Today's Lectionary Text
Six days later, Jesus took with him Peter and James and John, and led them up a high mountain apart, by themselves. And he was transfigured before them, and his clothes became dazzling white, such as no one on earth could bleach them. And there appeared to them Elijah with Moses, who were talking with Jesus. Then Peter said to Jesus, “Rabbi, it is good for us to be here; let us make three dwellings, one for you, one for Moses, and one for Elijah.” He did not know what to say, for they were terrified. Then a cloud overshadowed them, and from the cloud there came a voice, “This is my Son, the Beloved; listen to him!” Suddenly when they looked around, they saw no one with them any more, but only Jesus.
As they were coming down the mountain, he ordered them to tell no one about what they had seen, until after the Son of Man had risen from the dead.
One hot summer day when I was 10 or 11, my friend Betsy and I got involved in a mystery together. KIT radio in Yakima, Washington, was giving away a pair of tickets to a Braves game scheduled for that evening. The Braves were the local semi-pro baseball team. To win the tickets all one had to do was guess the coin make-up that added up to $1.34 (or some amount I don’t remember exactly). The announcer would toss the coins on the table and folks would call in with their guess. It was hard to get through, but it would be worth the wait for the winner. Betsy and I were taking turns placing the call. On my turn, finally, I got through. I gave my answer. It was right! I had solved the mystery. I won the tickets! That evening my dad and I got to go to the ball game.
That was a mystery. It was a riddle, a stumper, something to solve, to unravel. Aren’t mysteries fun? The story in today’s Scripture reading involves mystery as well. However, that may not be the kind of mystery this reading depicts. Rather it is a story of Holy Mystery. In the narrative Peter, James, and John witnessed this Holy Mystery. It stunned and bedazzled them. They watched as Jesus was changed right in front of them, and they saw Elijah and Moses join Jesus. Wow! The Holy Mystery was displayed before their eyes.
The Holy Mystery surrounded Jesus and emanated from him. This was not the same mystery that involves guessing the number of coins that make up $1.34. It was the kind of Mystery that words cannot describe. It was Mystery that exudes power and authority. It was Mystery that defies definition. It was Mystery that fills and urges and offers help.
What did Peter, James, and John do? They offered to do the practical thing, to build dwellings for Jesus, for Elijah, and for Moses. Then this Holy Mystery could be contained, made comfortable, and kept under control. It could be worshipped.

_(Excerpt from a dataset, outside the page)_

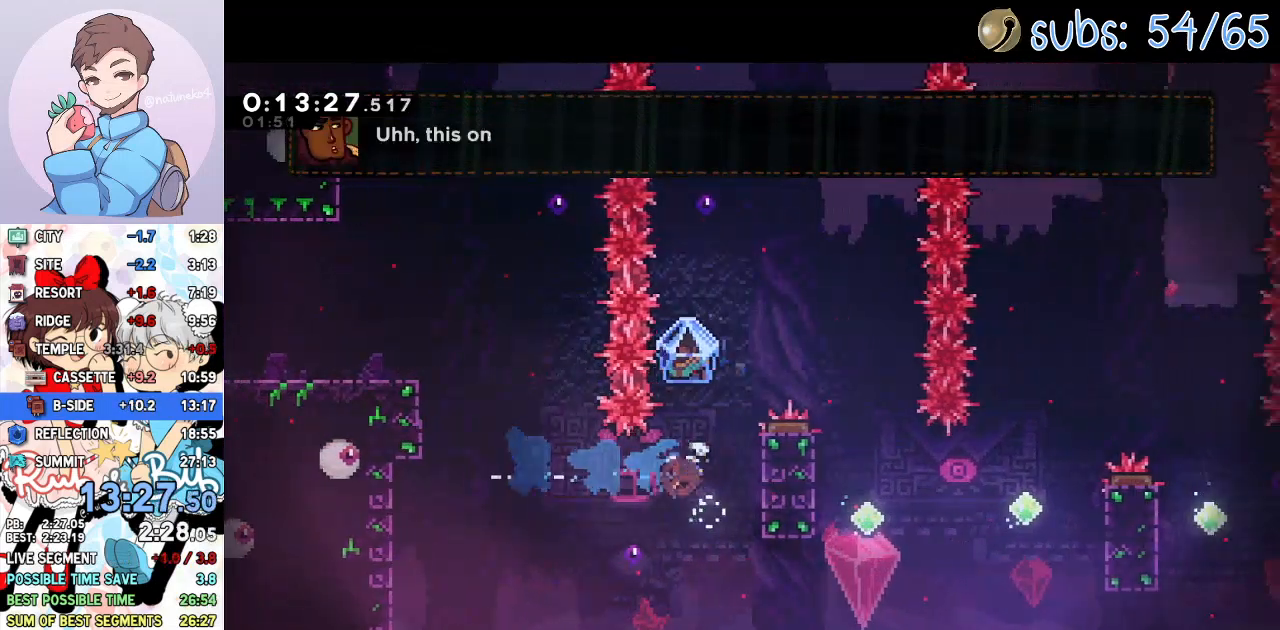
{"dt_ms": 500, "buttons": ["R2"], "left_stick": "center", "right_stick": "center", "events": [[67, "SQUARE", "up"], [117, "R2", "down"], [250, "DPAD_UP", "up"], [417, "DPAD_RIGHT", "up"]]}
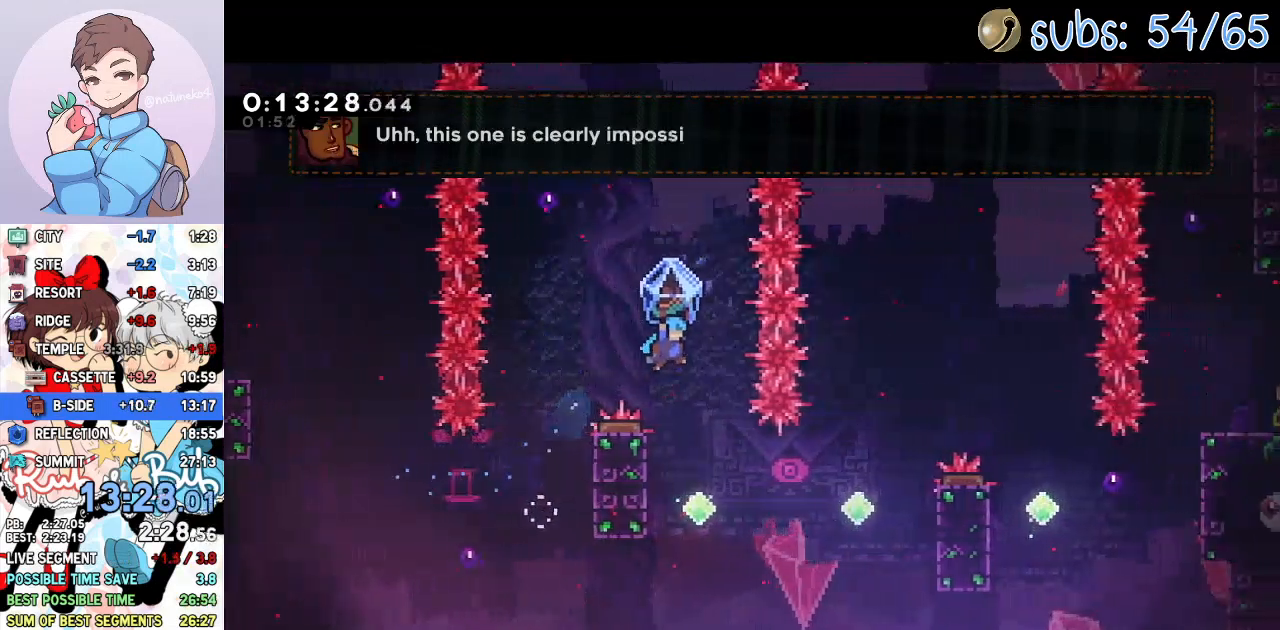
{"dt_ms": 500, "buttons": ["SQUARE", "DPAD_RIGHT"], "left_stick": "center", "right_stick": "center", "events": [[267, "DPAD_RIGHT", "down"], [450, "R2", "up"], [467, "SQUARE", "down"]]}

Sometimes in our own rush to be in control and to perform in those ways God expects of us, we forget God is Holy and that means worshipping and adoring God. We need to be filled with awe and wonder at this great and amazing God, who appears in the transfigured Jesus.
However, as we are filled with such a spectacle of glory and power, we can allow the power to fill, energize and transfigure us. We can be changed into God’s creatures who use our own selves -- our hands, our voices, our gifts, and talents -- in the world where we are. We can allow ourselves to be used to help transfigure the world into something better, into a just place, a place where no one is treated better than another, and where each person is concerned for the well-being of every other person.
We will not ever completely “get” the Holy Mystery. What we will get is the chance to join that Holy Mystery in bringing the world closer to that which God desires it to be.
-Rev. Dianne Tombaugh
Prayer for Reflection
O Holy Mystery, fill us with awe that strengthens and empowers us. Show us how to use such strength and power to change the world and bring it closer to you. Amen.